Of all the great songwriting teams that have flourished on Broadway, none appeared so unexpectedly, burned so brightly and vanished so quickly as that of Richard Adler and Jerry Ross.
Adler and Ross had only two big hits—but, to be fair, they wrote only two shows: The Pajama Game and Damn Yankees. Their initial success was due to the support of one of the most prominent men of mid-century Broadway—composer-lyricist Frank Loesser, a great songwriter and a shrewd businessman.
After his triumphant 1950 musical Guys and Dolls, Loesser decided to build his personal publishing house, Frank Music, into a real competitor to the established firms that dominated the music business. But to do that he would need product, not just his own songs but those of up-and-coming, unaffiliated writers—talented youngsters he could put under contract, then publish and promote their songs.
In the early 1950s, aspiring tunesmiths peddled their wares in the Brill Building, the hub of the songwriting trade. They would spend their days taking their songs from office to office, floor to floor, looking for a receptive ear. When they needed a smoke they hung out on the sidewalk at Broadway and 49th Street—what they called The Beach— where they would swap stories and gripe about the music racket.
That’s where Richard Adler met Jerry Ross.
They were both young, they liked each other on sight and decided to try collaborating. They both wrote words and music, although all Adler could play was a toy xylophone.
One of their early efforts was a novelty about the hissing and clanging of a steam radiator:
Well, they knew this was a masterpiece, so they shopped it to Mitch Miller, the song chief for Columbia Records. He listened patiently and said, “Boys, save it for a show.”
That was Miller’s way of saying, “It’s crap.” But, unintentionally, Miller was partly right. Adler and Ross’s songs were theatrical, more situation-specific than the usual Tin Pan Alley product.
And that stage instinct was what caught the attention of Frank Loesser—that and the chart success of their first solid record hit: Tony Bennett’s “Rags to Riches,” which sold over two million copies.
Loesser wasted no time. He “collected” the boys for his stable of writers and soon placed a couple of their songs in a now-forgotten Broadway revue. Their work was dismissed as “routine,” but Loesser believed in their talent and continued to mentor them in the art of theatrical song writing. After a few months Frank called them into his office and said “I think you’re ready to write a real show.”
He brought in director George Abbott, the veteran hitmaker whose motto was “LOUDER, FASTER, FUNNIER!” Abbott said, “Boys, I have a property I’m going to direct. It’s about a strike in a pajama factory. I know it doesn’t sound like Rodgers and Hammerstein, which is why they’re not writing the score.”

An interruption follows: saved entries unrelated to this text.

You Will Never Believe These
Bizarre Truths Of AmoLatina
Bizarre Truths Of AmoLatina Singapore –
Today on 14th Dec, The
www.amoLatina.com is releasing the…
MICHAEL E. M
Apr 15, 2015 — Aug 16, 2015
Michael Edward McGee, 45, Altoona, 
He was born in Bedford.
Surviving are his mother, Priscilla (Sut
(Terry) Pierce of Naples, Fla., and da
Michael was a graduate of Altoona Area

The show was The Pajama Game, and “the boys” finished the songs in five weeks.
And it wasn’t a Rodgers & Hammerstein show, it was a musical comedy. But it was a rational musical comedy, in the new “musical play” style, with a few elements thrown in “just because”—for example, an irrelevant novelty (their old trunk song “Steam Heat”) which became a legendary showstopper.
The Pajama Game was a show about real, everyday people, the kind of folks you’d meet on the job or at the ball game. Audiences saw themselves on stage, and responded with gusto. It had a pop score; the songs sounded like current jukebox hits, which many of them became: “Hey There,” “Hernando’s Hideaway,” even “Steam Heat.” The Pajama Game established Adler and Ross as 1954’s most promising new team, and they delivered on that promise one year later with Damn Yankees, the Faust legend translated into the world of pro baseball.

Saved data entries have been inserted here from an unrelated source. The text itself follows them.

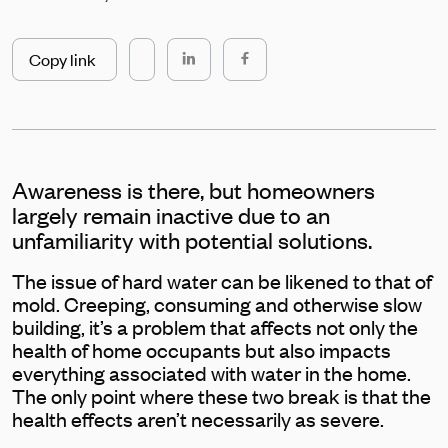
Copy link
Awareness is there, but homeowners
largely remain inactive due to an
unfamiliarity with potential solutions.
The issue of hard water can be likened to that of
mold. Creeping, consuming and otherwise slow
building, it’s a problem that affects not only the
health of home occupants but also impacts
everything associated with water in the home.
The only point where these two break is that the
health effects aren’t necessarily as severe.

Like The Pajama Game, Damn Yankees won the Tony for Best Musical. It gave the Broadway Songbook a few more standards: “Whatever Lola Wants, Lola Gets,” the locker room anthem “Heart” and the slithery duet “Two Lost Souls.”
It’s hard to imagine Adler and Ross adapting their Hit Parade style to a period show, or adjusting to the new sound that would take over the record charts in 1956: rock ’n’ roll.
But we’ll never know. Jerry Ross suddenly died in November 1955 from a lung disease that had been dormant since childhood. Richard Adler continued to write musicals and pop songs, but he never found a partner to reignite his writing talent and ended his career as a successful producer and director.